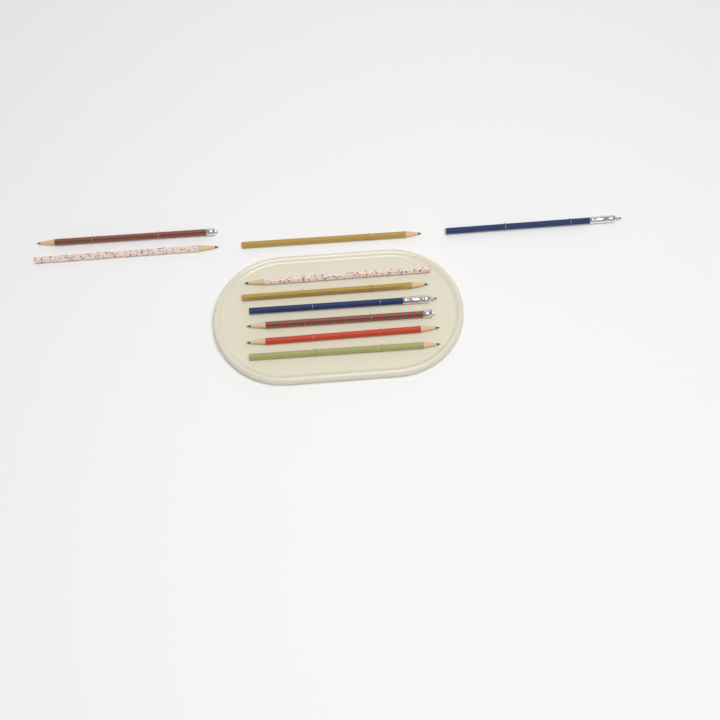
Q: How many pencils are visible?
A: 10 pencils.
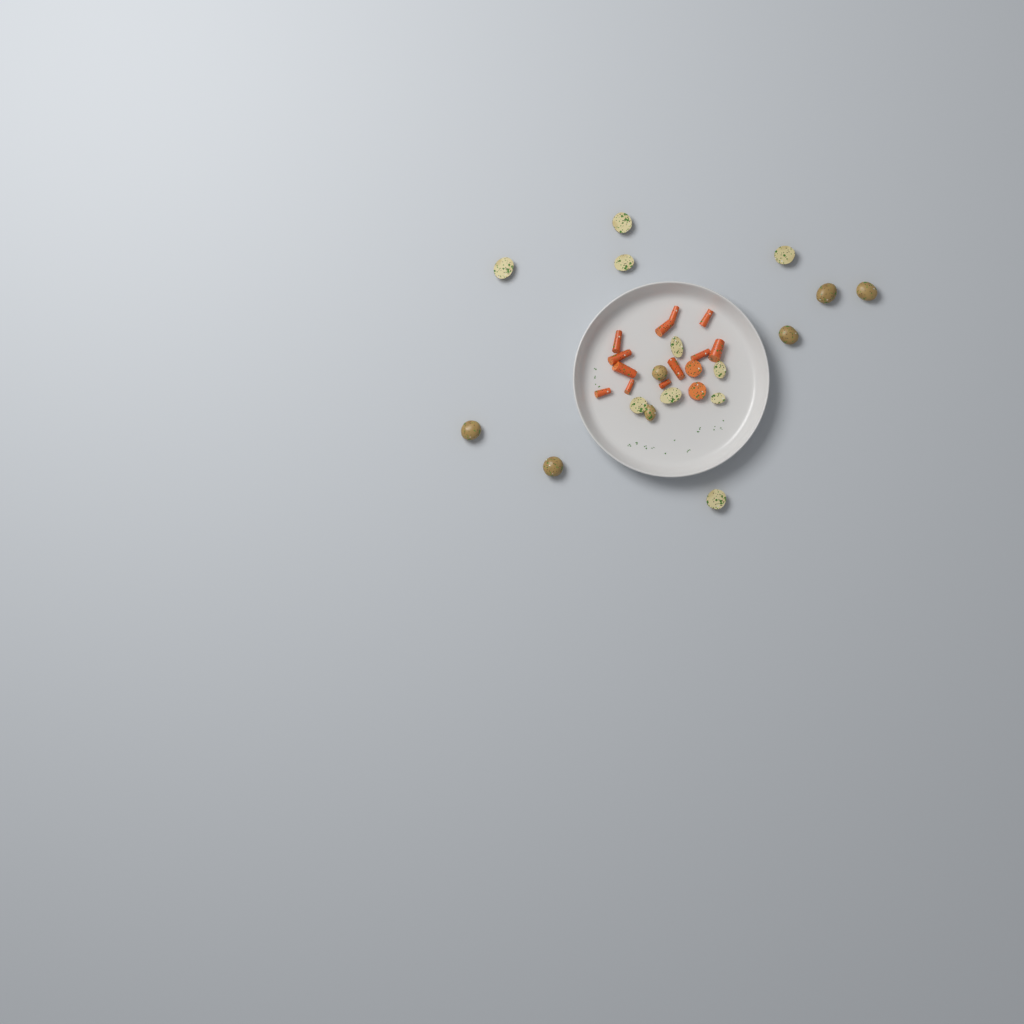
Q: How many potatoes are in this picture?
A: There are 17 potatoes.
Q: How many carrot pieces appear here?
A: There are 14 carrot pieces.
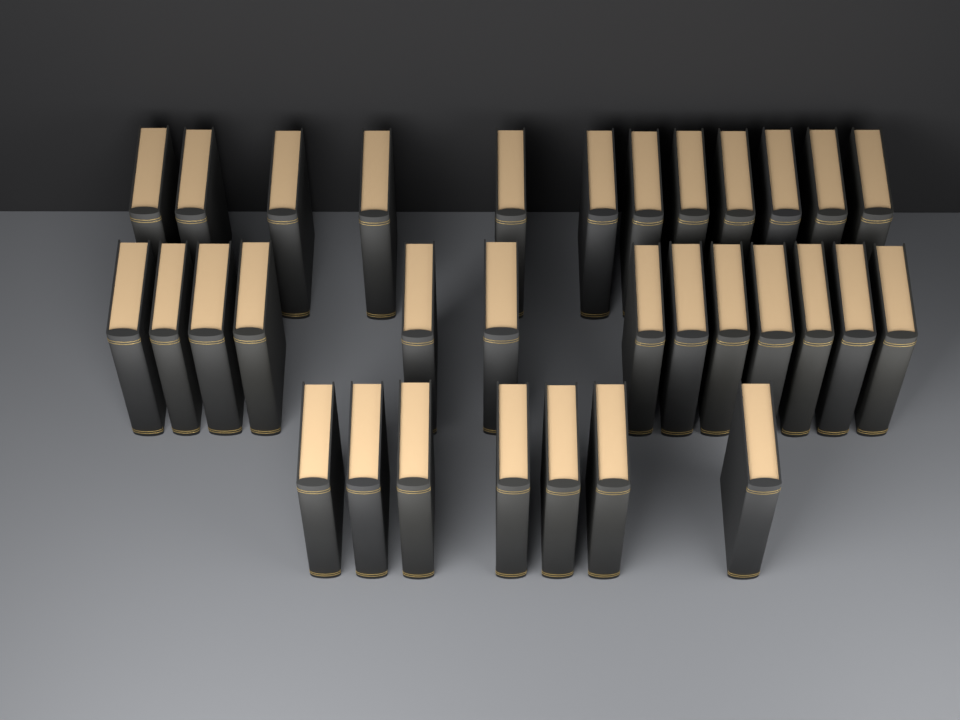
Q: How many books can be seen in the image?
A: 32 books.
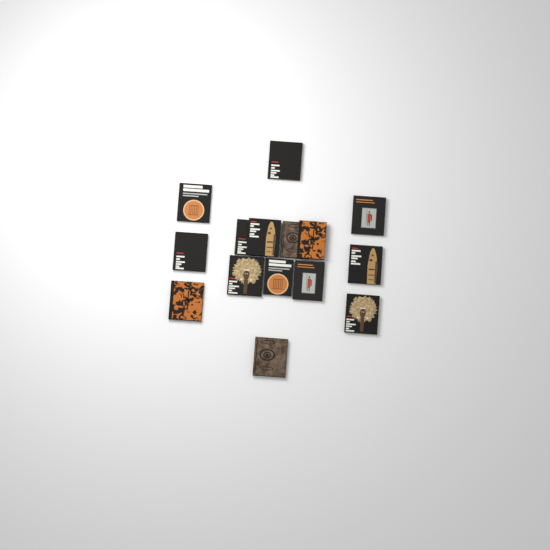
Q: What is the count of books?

* * *

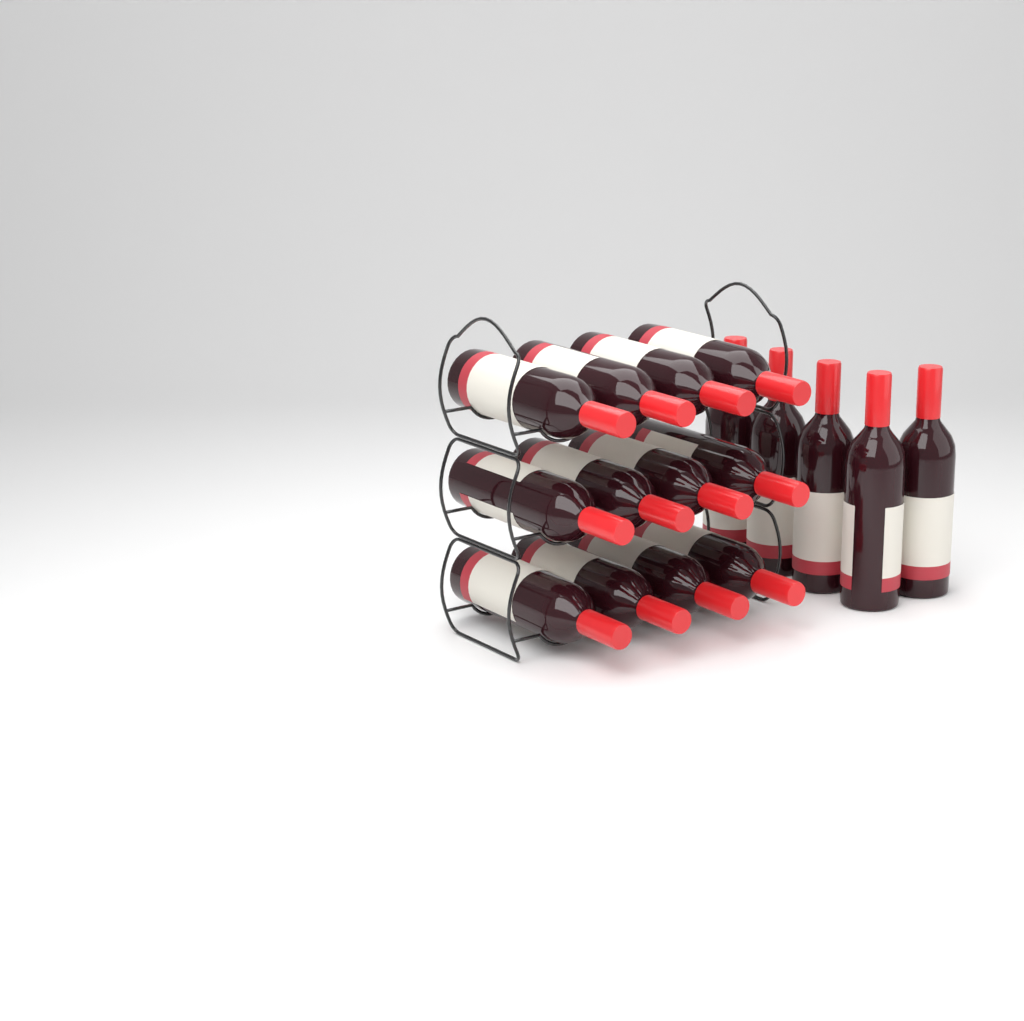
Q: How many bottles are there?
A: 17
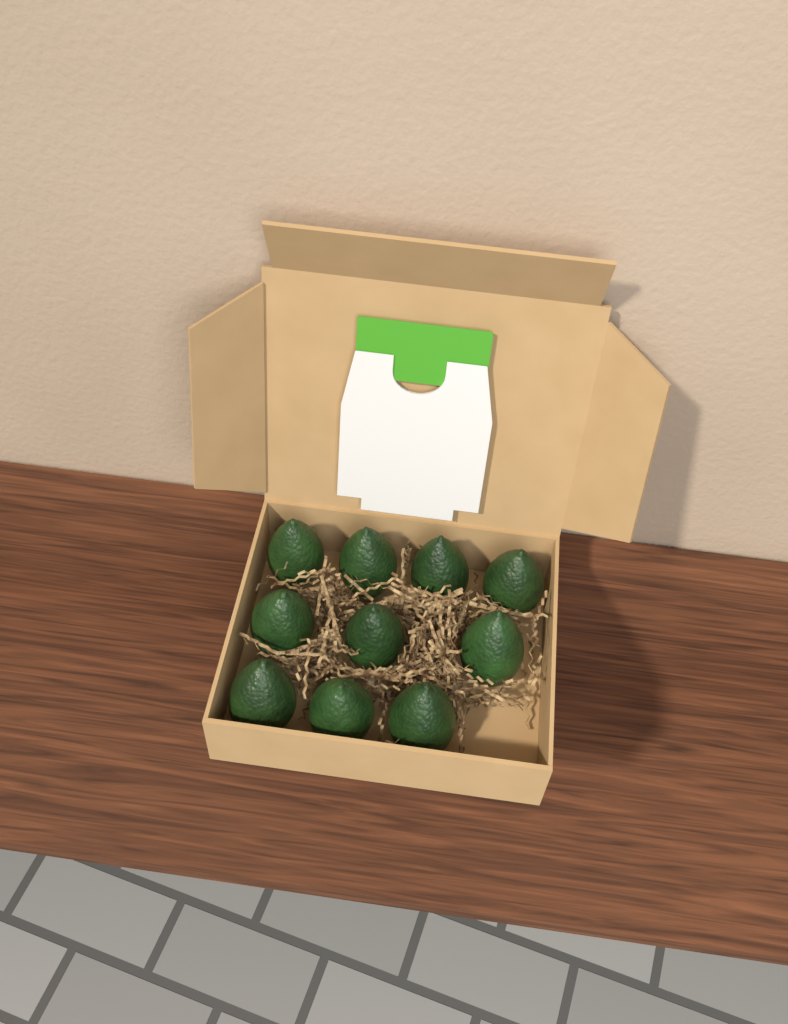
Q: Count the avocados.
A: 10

== Exercise task ==
Please copy out the part of the data above that opens with the line containing "Q: How many pencils are visible?" and closes with the line containing "Q: What is the count of books?", including both of those lines. Leave the pictures out.

== Finished task ==
Q: How many pencils are visible?
A: 10 pencils.
Q: How many potatoes are in this picture?
A: There are 17 potatoes.
Q: How many carrot pieces appear here?
A: There are 14 carrot pieces.
Q: How many books can be seen in the image?
A: 32 books.
Q: What is the count of books?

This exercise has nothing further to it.